Record and Artist Details

Musicians:

John Crawford (p)
Paul Booth (ts, ss, fl)
Tristan Banks (d)
Davide Mantovani (b)

Label:

Ubuntu

April/2023

Media Format:

CD, DL

Catalogue Number:

0131

RecordDate:

Rec. 2022

For three decades, the British session drummer Tristan Banks has been a first-call sideman for a ‘glitterati’ across jazz, pop and soul music, while in the past year confirming his deep jazz roots by finding time to creatively manage Brighton's popular Verdict club. Now Ubuntu Records boss Martin Hummel, an admirer of both Banks’ versatility and his jazz soul, has offered him his belated leadership debut, with long-time musical sidekicks including multi-sax virtuoso Paul Booth – an eloquent regular with Steve Winwood, Incognito, and many others.

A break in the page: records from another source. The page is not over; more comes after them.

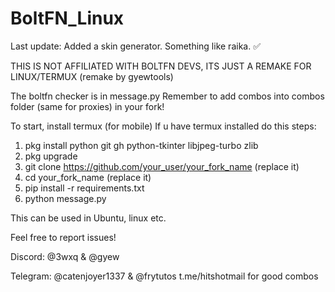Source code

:# BoltFN_Linux

Last update: Added a skin generator. Something like raika. ✅

THIS IS NOT AFFILIATED WITH BOLTFN DEVS, ITS JUST A REMAKE FOR LINUX/TERMUX (remake by gyewtools)

The boltfn checker is in message.py
Remember to add combos into combos folder (same for proxies) in your fork!

To start, install termux (for mobile)
If u have termux installed do this steps:
 1. pkg install python git gh python-tkinter libjpeg-turbo zlib 
 2. pkg upgrade
 3. git clone https://github.com/your_user/your_fork_name (replace it)
 4. cd your_fork_name (replace it)
 5. pip install -r requirements.txt
 6. python message.py

This can be used in Ubuntu, linux etc.

Feel free to report issues!

Discord:
@3wxq & @gyew

Telegram: 
@catenjoyer1337 & @frytutos
t.me/hitshotmail for good combos
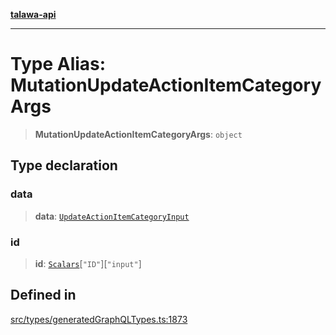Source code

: [**talawa-api**](../../../README.md)

***

# Type Alias: MutationUpdateActionItemCategoryArgs

> **MutationUpdateActionItemCategoryArgs**: `object`

## Type declaration

### data

> **data**: [`UpdateActionItemCategoryInput`](UpdateActionItemCategoryInput.md)

### id

> **id**: [`Scalars`](Scalars.md)\[`"ID"`\]\[`"input"`\]

## Defined in

[src/types/generatedGraphQLTypes.ts:1873](https://github.com/Suyash878/talawa-api/blob/f376d03c37e9acd046e7cc983947432c95f74442/src/types/generatedGraphQLTypes.ts#L1873)
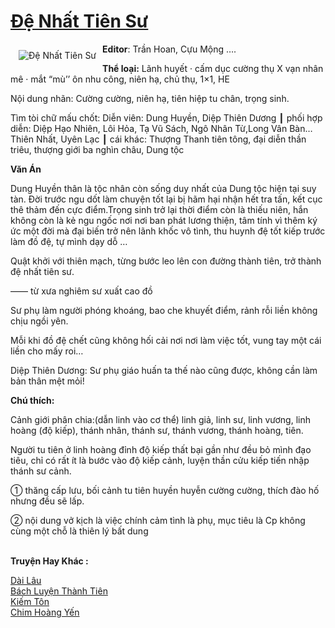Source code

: <a href="https://utruyen.com/de-nhat-tien-su/22095/" title="Đệ Nhất Tiên Sư"><h1>Đệ Nhất Tiên Sư</h1></a><div style="display:table"><img align="right" style="float: left; padding: 10px;" src="https://utruyen.com/images/story/200x260/de-nhat-tien-su.jpg" alt="Đệ Nhất Tiên Sư"><b>Editor</b>: Trần Hoan, Cựu Mộng ….<p></p><b>Thể loại:</b> Lãnh huyết · cấm dục cường thụ X vạn nhân mê · mắt “mù’’ ôn nhu công, niên hạ, chủ thụ, 1×1, HE<p></p>Nội dung nhãn: Cường cường, niên hạ, tiên hiệp tu chân, trọng sinh.<p></p>Tìm tòi chữ mấu chốt: Diễn viên: Dung Huyền, Diệp Thiên Dương ┃ phối hợp diễn: Diệp Hạo Nhiên, Lôi Hỏa, Tạ Vũ Sách, Ngô Nhân Từ,Long Vân Bàn… Thiên Nhất, Uyên Lạc ┃ cái khác: Thượng Thanh tiên tông, đại diễn thần triêu, thượng giới ba nghìn châu, Dung tộc<p></p><strong>Văn Án</strong><p></p>Dung Huyền thân là tộc nhân còn sống duy nhất của Dung tộc hiện tại suy tàn. Đời trước ngu dốt làm chuyện tốt lại bị hãm hại nhận hết tra tấn, kết cục thê thảm đến cực điểm.Trọng sinh trở lại thời điểm còn là thiếu niên, hắn không còn là kẻ ngu ngốc nơi nơi ban phát lương thiện, tâm tính vì thêm ký ức một đời mà đại biến trở nên lãnh khốc vô tình, thu huynh đệ tốt kiếp trước làm đồ đệ, tự mình dạy dỗ …<p></p>Quật khởi với thiên mạch, từng bước leo lên con đường thành tiên, trở thành đệ nhất tiên sư.<p></p>—— từ xưa nghiêm sư xuất cao đồ<p></p>Sư phụ làm người phóng khoáng, bao che khuyết điểm, rảnh rỗi liền không chịu ngồi yên.<p></p>Mỗi khi đồ đệ chết cũng không hối cải nơi nơi làm việc tốt, vung tay một cái liền cho mấy roi…<p></p>Diệp Thiên Dương: Sư phụ giáo huấn ta thế nào cũng được, không cần làm bản thân mệt mỏi!<p></p><strong>Chú thích:</strong><p></p>Cảnh giới phân chia:(dẫn linh vào cơ thể) linh giả, linh sư, linh vương, linh hoàng (độ kiếp), thánh nhân, thánh sư, thánh vương, thánh hoàng, tiên.<p></p>Người tu tiên ở linh hoàng đỉnh độ kiếp thất bại gần như đều bỏ mình đạo tiêu, chỉ có rất ít là bước vào độ kiếp cảnh, luyện thần cửu kiếp tiến nhập thánh sư cảnh.<p></p>① thăng cấp lưu, bối cảnh tu tiên huyền huyễn cường cường, thích đào hố nhưng đều sẽ lấp.<p></p>② nội dung vở kịch là việc chính cảm tình là phụ, mục tiêu là Cp không cùng một chỗ là thiên lý bất dung</div><p><br><b>Truyện Hay Khác :</b></p><a href="https://utruyen.com/dai-lau/22313/" alt="Dài Lâu">Dài Lâu</a><br/><a href="https://github.com/quanluxury/truyenhot/tree/master/truyenhay/4564/" alt="Bách Luyện Thành Tiên">Bách Luyện Thành Tiên</a><br/><a href="https://www.flickr.com/photos/183745219@N08/49084945678/" alt="Kiếm Tôn">Kiếm Tôn</a><br/><a href="https://github.com/quanluxury/ngontinh_sac/tree/master/truyenhay/17177/" alt="Chim Hoàng Yến">Chim Hoàng Yến</a><br/>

The agenda of View From Above emerges from the opening title track, with its coolly soulful deep-horn melody over Banks’ busy drumming and John Crawford's pumping chordal piano repeat, and fondness for groove-swapping contrasts that reappear in changing guises all over the set. ‘Ex Machina’ spins off a catchily Crusaders-like jazz-funk hook (with Booth's Michael Breckerish tenor seesawing through a mix of staccato honks and freewheeling long lines) while the wistful ‘Possible Bossa’, the Latin-flute features ‘Capelinha’ and ‘Cidade Alta’, and the tumultuous, fitfully salsa-driven finale ‘Tempesta’ emphasise how crucially Banks’ sparky leadership debut depends on his reeds frontman's versatility.

Maybe there aren't too many resolutions in this somewhat generic music that you don't hear coming, and the repetition of hooks and ostinatos sometimes seem to interrupt ensemble flows that might have been left longer to run – but this is a band of craftsmen playing the forms of acoustic jazz they relish, and their pleasure in that is infectiously palpable.